Pada hari ini, Kemenkes mengadakan Keterangan Pers virtual melalui kanal youtube-nya, mengklarifikasi bahwa dugaan kebocoran tersebut terjadi pada aplikasi eHAC yang lama. Sedangkan, saat ini aplikasi tersebut sudah terintegrasi dengan aplikasi PeduliLindungi sejak 2 Juli lalu.

“Kebocoran data terjadi di aplikasi eHAC yang lama yang sudah tidak digunakan lagi sejak Juli 2021 tepatnya 2 Juli 2021, sesuai dengan Surat Edaran dari Kemenkes No. HK/02/01/Menkes/847/2021 tentang digitalisasi dokumen kesehatan bagi penggunaan transportasi udara yang terintegrasi dengan PeduliLindungi,” jelas Kepala Pusat Data dan Informasi Kemenkes, Anas Ma’ruf, dalam keterangan pers tersebut.

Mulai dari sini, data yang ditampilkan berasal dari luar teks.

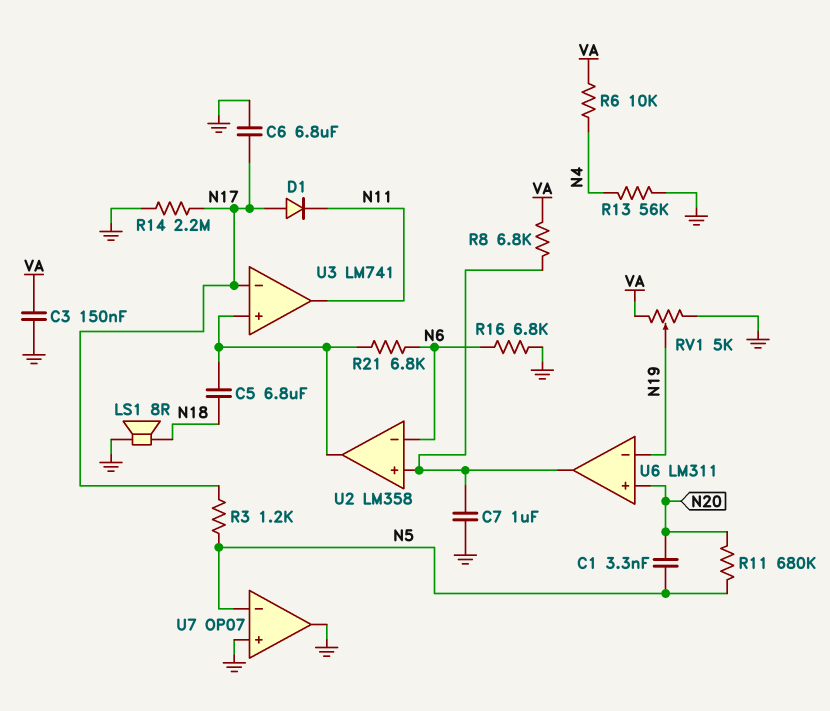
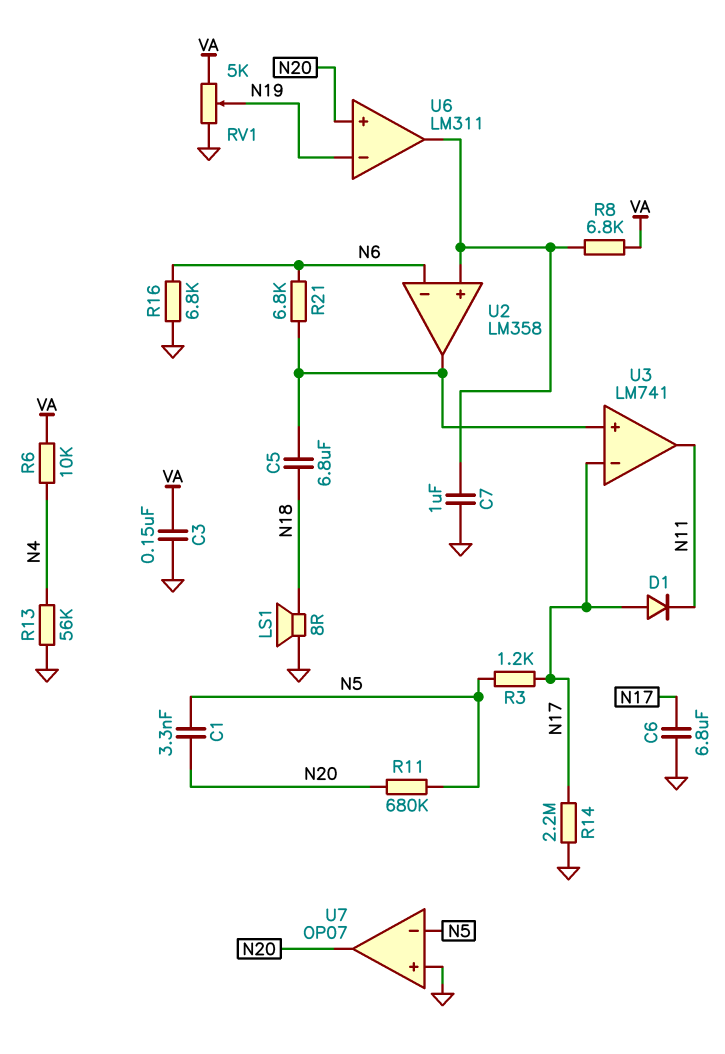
U7 pin out: GND -> N20

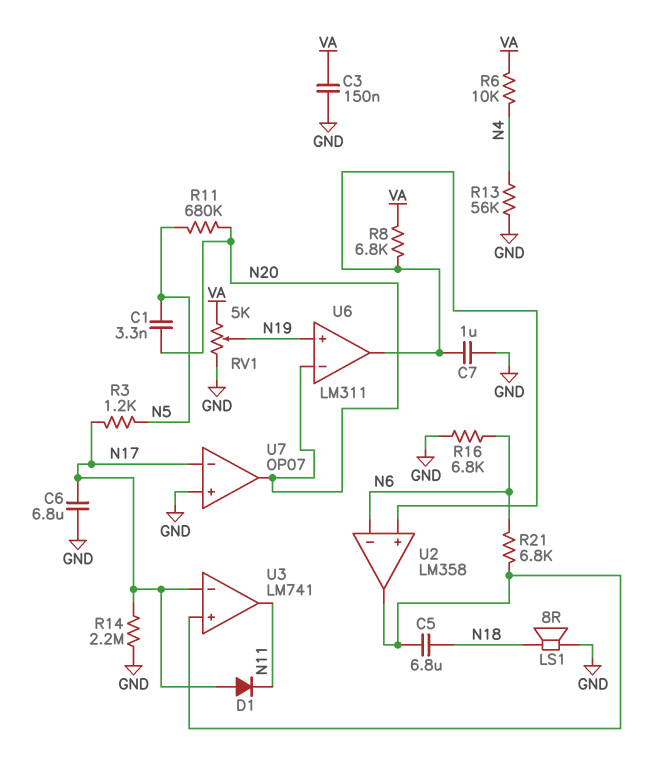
U6 pin in+: N20 -> N19
U6 pin in-: N19 -> N20
U7 pin in-: N5 -> N17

Selain itu, Anas juga menekankan bahwa kebocoran ini tidak ada kaitannya dengan aplikasi PeduliLindungi. Sehingga, Anas meminta kepada masyarakat untuk menghapus aplikasi eHAC yang lama dan mengunduh PeduliLindungi saja.

Anas juga menyampaikan bentuk upaya pencegahan yang dilakukan, yakni dengan melibatkan Kemkominfo maupun lembaga terkait lainnya dengan amanat Peraturan Pemerintah Nomor 17 tahun 2017 tentang penyelenggaraan sistem dan transaksi elektronik.

Kemenkes juga bersikukuh bahwa kebocoran data ini hanya baru dugaan saja. Mereka berdalih bahwa sebuah insiden kebocoran baru 100% dapat dikatakan bocor ketika sudah ada hasil audit digital forensik.